Records provided >>
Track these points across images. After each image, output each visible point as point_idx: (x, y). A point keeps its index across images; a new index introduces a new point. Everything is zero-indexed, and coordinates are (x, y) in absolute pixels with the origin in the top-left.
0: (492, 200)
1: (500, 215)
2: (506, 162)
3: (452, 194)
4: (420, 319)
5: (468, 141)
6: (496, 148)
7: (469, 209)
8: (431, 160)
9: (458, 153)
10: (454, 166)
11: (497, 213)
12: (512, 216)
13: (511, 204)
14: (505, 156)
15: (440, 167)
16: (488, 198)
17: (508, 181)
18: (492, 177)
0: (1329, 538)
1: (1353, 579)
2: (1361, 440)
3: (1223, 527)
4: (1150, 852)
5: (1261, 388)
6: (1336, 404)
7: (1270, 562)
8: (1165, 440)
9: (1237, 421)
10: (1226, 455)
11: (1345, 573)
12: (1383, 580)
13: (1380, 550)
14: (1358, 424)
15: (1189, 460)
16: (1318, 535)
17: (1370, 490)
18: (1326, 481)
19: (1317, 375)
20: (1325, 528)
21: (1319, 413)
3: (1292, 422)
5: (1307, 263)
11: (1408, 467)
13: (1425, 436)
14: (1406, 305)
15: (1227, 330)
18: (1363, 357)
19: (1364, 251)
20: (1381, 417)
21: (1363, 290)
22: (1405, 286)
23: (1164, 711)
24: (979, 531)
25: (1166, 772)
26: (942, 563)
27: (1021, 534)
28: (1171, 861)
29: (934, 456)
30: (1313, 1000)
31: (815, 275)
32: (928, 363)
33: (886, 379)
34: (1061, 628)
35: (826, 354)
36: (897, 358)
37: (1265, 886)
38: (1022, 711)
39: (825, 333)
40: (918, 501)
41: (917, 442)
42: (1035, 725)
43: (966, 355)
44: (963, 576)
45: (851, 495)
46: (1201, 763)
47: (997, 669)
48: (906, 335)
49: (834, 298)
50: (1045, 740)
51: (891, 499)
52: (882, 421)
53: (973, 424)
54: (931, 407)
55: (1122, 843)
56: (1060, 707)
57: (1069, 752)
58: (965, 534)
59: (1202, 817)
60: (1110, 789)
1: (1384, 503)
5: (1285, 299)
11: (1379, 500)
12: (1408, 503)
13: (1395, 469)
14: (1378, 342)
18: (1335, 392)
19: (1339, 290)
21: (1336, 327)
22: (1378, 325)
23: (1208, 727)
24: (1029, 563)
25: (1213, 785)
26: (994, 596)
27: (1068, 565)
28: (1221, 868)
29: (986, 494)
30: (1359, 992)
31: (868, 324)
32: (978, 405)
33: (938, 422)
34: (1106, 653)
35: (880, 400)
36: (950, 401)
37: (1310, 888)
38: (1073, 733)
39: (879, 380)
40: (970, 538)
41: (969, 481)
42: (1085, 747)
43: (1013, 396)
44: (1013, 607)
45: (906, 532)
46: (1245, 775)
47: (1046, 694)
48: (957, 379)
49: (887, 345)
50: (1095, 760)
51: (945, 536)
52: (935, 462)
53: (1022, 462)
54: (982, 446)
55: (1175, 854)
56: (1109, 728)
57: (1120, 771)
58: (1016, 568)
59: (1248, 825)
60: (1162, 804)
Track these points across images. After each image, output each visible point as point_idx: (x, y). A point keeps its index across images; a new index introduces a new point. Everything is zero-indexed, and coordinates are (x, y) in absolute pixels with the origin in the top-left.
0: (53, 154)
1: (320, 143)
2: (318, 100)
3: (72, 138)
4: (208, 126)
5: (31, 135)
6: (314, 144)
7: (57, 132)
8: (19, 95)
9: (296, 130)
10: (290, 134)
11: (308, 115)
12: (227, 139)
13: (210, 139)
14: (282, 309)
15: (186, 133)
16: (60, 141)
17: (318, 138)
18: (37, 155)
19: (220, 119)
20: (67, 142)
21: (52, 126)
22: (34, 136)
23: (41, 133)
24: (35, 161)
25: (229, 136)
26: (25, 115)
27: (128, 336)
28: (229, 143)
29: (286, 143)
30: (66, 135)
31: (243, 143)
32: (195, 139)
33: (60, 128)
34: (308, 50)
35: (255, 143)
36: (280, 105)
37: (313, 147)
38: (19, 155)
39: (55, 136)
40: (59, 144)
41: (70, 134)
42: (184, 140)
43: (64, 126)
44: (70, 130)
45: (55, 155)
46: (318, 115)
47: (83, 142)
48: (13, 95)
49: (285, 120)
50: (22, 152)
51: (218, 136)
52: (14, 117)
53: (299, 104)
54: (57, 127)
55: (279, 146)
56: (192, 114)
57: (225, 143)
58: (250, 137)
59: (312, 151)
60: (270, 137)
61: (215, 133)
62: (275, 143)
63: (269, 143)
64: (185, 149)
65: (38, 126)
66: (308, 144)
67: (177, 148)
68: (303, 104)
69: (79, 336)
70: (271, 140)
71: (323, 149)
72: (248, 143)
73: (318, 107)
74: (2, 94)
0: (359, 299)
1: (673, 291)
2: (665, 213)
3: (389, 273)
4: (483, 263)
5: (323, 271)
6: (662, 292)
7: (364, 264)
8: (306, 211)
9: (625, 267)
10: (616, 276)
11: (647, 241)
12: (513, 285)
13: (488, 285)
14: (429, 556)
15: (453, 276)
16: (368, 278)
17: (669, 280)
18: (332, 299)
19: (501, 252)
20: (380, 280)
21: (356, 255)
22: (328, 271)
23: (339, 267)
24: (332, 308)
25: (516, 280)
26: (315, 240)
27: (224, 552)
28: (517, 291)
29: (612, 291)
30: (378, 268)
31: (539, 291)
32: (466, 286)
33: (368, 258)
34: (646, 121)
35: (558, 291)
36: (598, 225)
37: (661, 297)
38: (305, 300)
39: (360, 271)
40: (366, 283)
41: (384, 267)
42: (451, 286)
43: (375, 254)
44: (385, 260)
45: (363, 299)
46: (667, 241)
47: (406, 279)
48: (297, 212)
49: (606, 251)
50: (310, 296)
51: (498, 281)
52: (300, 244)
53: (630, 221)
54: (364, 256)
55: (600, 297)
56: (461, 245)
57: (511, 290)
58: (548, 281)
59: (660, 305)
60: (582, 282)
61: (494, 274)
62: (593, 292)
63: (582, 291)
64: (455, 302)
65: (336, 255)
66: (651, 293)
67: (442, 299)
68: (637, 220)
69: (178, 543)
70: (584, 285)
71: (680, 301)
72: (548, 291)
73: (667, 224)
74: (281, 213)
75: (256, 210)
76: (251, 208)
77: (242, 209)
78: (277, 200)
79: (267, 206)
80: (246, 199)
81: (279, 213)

Problem statement >>
Please copy the lines above from the line with "39: (55, 136)" up to and including the line with "73: (318, 107)", exactly as written and with nothing else.

Solution to the problem >>
39: (55, 136)
40: (59, 144)
41: (70, 134)
42: (184, 140)
43: (64, 126)
44: (70, 130)
45: (55, 155)
46: (318, 115)
47: (83, 142)
48: (13, 95)
49: (285, 120)
50: (22, 152)
51: (218, 136)
52: (14, 117)
53: (299, 104)
54: (57, 127)
55: (279, 146)
56: (192, 114)
57: (225, 143)
58: (250, 137)
59: (312, 151)
60: (270, 137)
61: (215, 133)
62: (275, 143)
63: (269, 143)
64: (185, 149)
65: (38, 126)
66: (308, 144)
67: (177, 148)
68: (303, 104)
69: (79, 336)
70: (271, 140)
71: (323, 149)
72: (248, 143)
73: (318, 107)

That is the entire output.